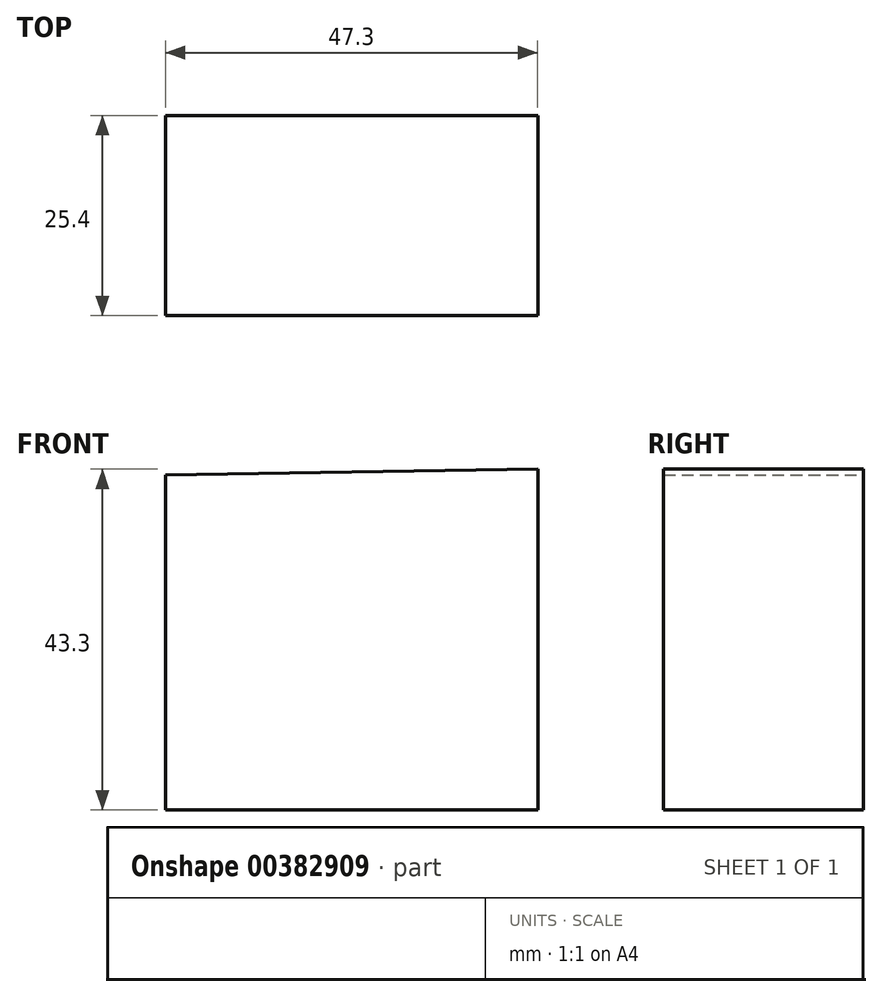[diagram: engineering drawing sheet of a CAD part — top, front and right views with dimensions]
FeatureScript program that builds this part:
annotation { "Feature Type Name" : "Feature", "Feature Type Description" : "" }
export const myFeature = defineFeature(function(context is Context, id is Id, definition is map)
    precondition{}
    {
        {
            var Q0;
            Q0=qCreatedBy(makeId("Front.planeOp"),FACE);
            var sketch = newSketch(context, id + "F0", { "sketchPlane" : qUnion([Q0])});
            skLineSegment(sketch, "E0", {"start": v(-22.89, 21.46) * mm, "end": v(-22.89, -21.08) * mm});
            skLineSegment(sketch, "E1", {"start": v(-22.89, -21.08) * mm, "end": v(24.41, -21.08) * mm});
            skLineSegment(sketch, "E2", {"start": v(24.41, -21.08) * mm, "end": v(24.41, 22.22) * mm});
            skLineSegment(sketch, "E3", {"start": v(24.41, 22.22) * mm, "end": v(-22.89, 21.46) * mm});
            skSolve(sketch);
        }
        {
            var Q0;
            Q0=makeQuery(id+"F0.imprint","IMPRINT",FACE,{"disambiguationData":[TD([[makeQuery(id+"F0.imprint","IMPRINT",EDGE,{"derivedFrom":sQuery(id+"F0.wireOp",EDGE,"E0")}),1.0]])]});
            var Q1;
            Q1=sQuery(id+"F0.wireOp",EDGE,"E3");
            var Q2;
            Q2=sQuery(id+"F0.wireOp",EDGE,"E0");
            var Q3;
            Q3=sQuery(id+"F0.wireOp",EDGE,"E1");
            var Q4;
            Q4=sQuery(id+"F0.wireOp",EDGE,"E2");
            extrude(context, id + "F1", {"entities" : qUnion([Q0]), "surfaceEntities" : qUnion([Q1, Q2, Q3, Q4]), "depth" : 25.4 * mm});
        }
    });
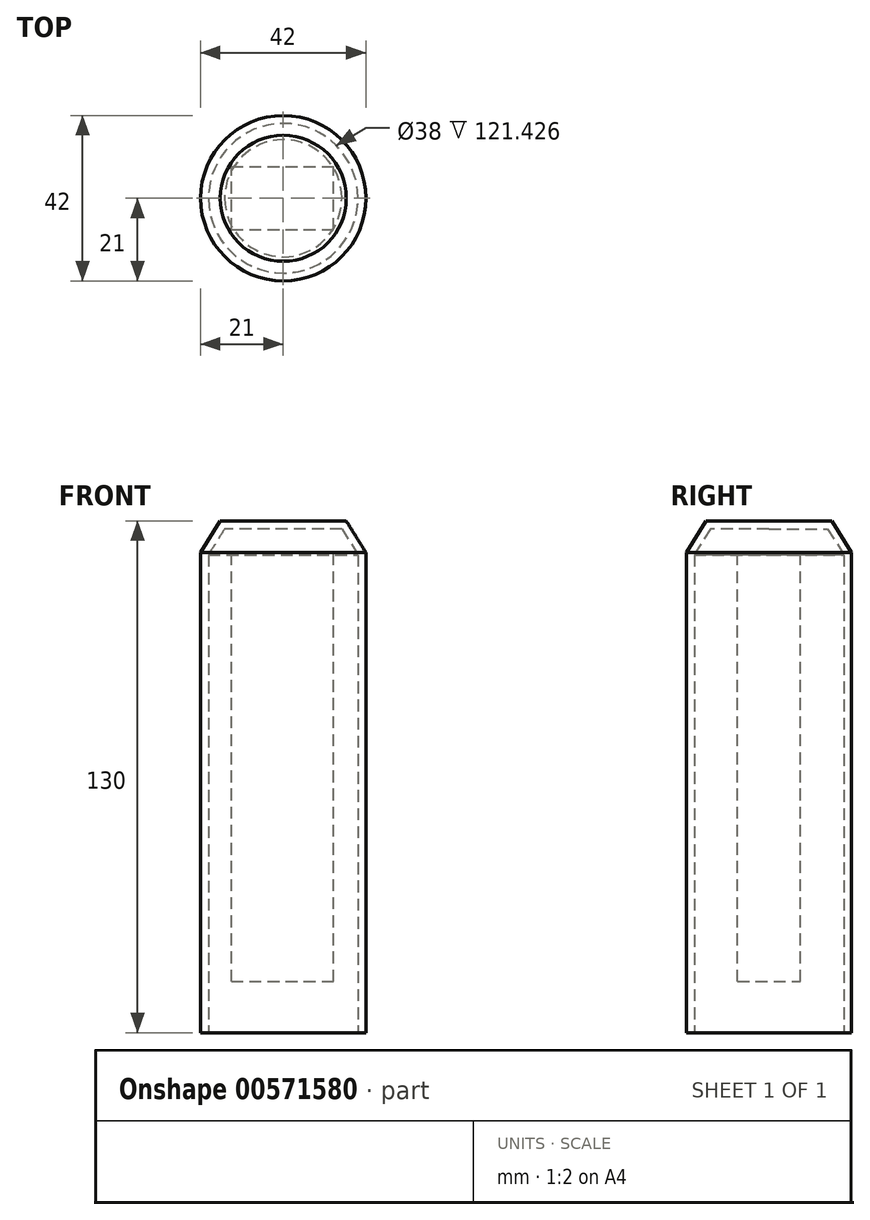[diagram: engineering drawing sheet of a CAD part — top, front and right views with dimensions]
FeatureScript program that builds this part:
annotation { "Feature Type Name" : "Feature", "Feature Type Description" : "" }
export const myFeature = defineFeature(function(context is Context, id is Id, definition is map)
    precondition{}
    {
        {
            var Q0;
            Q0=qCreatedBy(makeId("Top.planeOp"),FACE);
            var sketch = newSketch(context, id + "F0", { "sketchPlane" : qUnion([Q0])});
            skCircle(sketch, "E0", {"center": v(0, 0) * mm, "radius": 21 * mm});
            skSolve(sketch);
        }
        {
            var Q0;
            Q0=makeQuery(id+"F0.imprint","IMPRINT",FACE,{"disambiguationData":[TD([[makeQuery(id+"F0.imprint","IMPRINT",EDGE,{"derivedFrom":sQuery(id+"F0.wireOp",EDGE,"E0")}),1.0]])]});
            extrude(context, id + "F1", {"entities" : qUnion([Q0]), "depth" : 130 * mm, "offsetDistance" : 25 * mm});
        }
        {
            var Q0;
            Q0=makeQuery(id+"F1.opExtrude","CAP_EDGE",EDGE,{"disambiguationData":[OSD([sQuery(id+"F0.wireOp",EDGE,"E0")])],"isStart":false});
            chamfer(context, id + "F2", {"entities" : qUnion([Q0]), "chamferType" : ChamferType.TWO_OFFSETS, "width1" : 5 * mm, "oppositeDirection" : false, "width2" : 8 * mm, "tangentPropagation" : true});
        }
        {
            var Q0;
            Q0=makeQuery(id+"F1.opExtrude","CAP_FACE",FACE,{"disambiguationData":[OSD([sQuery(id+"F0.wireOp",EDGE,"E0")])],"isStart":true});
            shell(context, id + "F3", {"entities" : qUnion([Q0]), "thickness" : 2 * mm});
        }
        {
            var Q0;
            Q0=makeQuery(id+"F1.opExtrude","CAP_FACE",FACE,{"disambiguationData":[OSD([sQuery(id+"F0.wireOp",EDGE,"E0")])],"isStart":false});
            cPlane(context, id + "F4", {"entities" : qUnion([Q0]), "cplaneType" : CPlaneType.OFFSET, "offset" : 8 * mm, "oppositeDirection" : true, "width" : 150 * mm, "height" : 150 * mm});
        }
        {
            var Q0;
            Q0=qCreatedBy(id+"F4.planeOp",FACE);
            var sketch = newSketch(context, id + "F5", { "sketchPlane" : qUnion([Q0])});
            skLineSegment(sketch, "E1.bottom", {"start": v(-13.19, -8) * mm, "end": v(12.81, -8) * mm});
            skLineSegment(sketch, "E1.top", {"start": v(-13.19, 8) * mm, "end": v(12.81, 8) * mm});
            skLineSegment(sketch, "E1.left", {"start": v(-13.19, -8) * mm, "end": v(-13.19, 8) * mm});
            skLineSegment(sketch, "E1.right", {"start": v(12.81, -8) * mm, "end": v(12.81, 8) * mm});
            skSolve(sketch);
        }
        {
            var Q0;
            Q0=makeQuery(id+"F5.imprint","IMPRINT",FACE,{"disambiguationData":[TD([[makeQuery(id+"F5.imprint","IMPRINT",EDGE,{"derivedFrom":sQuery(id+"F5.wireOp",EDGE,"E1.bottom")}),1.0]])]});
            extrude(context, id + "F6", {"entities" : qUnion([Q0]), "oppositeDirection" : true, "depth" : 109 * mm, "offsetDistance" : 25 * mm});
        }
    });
--*--
## Requirement
Report each line of the listing above that contains the string "skLineSegment".

## Task solution
            skLineSegment(sketch, "E0", {"start": v(-22.89, 21.46) * mm, "end": v(-22.89, -21.08) * mm});
            skLineSegment(sketch, "E1", {"start": v(-22.89, -21.08) * mm, "end": v(24.41, -21.08) * mm});
            skLineSegment(sketch, "E2", {"start": v(24.41, -21.08) * mm, "end": v(24.41, 22.22) * mm});
            skLineSegment(sketch, "E3", {"start": v(24.41, 22.22) * mm, "end": v(-22.89, 21.46) * mm});
            skLineSegment(sketch, "E1.bottom", {"start": v(-13.19, -8) * mm, "end": v(12.81, -8) * mm});
            skLineSegment(sketch, "E1.top", {"start": v(-13.19, 8) * mm, "end": v(12.81, 8) * mm});
            skLineSegment(sketch, "E1.left", {"start": v(-13.19, -8) * mm, "end": v(-13.19, 8) * mm});
            skLineSegment(sketch, "E1.right", {"start": v(12.81, -8) * mm, "end": v(12.81, 8) * mm});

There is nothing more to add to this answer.